For investigators/prosecutors:

  • Nail down injury classification with doctor testimony; consider fallback charges.
  • Assess special-law coverage (RA 7610; RA 9262; RA 11053).
  • Evaluate aggravating factors (age disrespect, treachery, use of weapon, custodial relationship).
  • Apply child-sensitive procedures for interviews and testimony.

13) Frequently asked practical points

  • Is a medical certificate required? Not strictly to prove that some injury occurred, but it is often indispensable to prove the degree (serious/less/slight) and days of incapacity.

  • Can the case be settled? Crimes are offenses against the State. Private settlements or affidavits of desistance do not bind prosecutors or courts. Some light offenses may be barangay-conciliable, but child-abuse statutes are not.

  • Where to file? Usually where the offense occurred; RA 9262 allows filing where the victim resides. Family Courts handle cases involving children.

  • If the offender is also a minor? RA 9344 applies: assess age and discernment; favor diversion/restorative justice and intervention programs.

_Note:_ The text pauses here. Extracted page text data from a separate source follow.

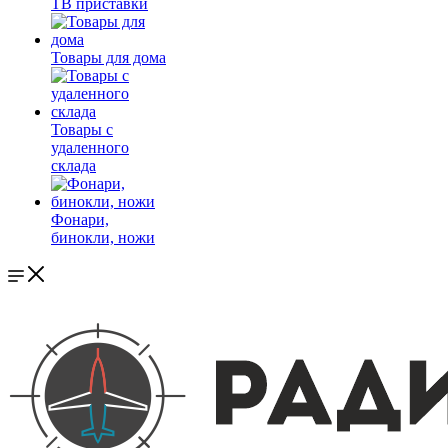
ТВ приставки
Товары для дома
Товары с
удаленного
склада
Фонари,
бинокли, ножи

14) Strategic charging: RPC vs. RA 7610 vs. RA 9262

  • If the perpetrator is the father or the mother’s partner, RA 9262 often provides the most fitting framework (plus Protection Orders and venue advantages).
  • If the offender is a parent/guardian/teacher/coach and the act demeans or prejudices the child’s development, RA 7610 typically trumps the RPC, with harsher penalties.
  • If the offender is unrelated and the evidence shows injury without child-abuse hallmarks, prosecutors may proceed under the RPC physical-injury articles, while still invoking aggravating circumstances (disregard of age, cruelty, use of weapon).
  • Hazing contexts should default to RA 11053, with the RPC and RA 7610 as subsidiary or overlapping bases if appropriate.

15) Bottom line

The Philippines maintains layered protection for minors: the RPC sets the baseline for physical injuries; RA 7610 and RA 9262 elevate penalties where child abuse or domestic/intimate partner contexts exist; RA 11053 addresses hazing with severe consequences, especially for minor victims. Successful prosecution hinges on clear medical proof of injury classification, correct statute selection, and child-sensitive procedures that protect the victim while preserving the accused’s fair-trial rights.

Disclaimer: This content is not legal advice and may involve AI assistance. Information may be inaccurate.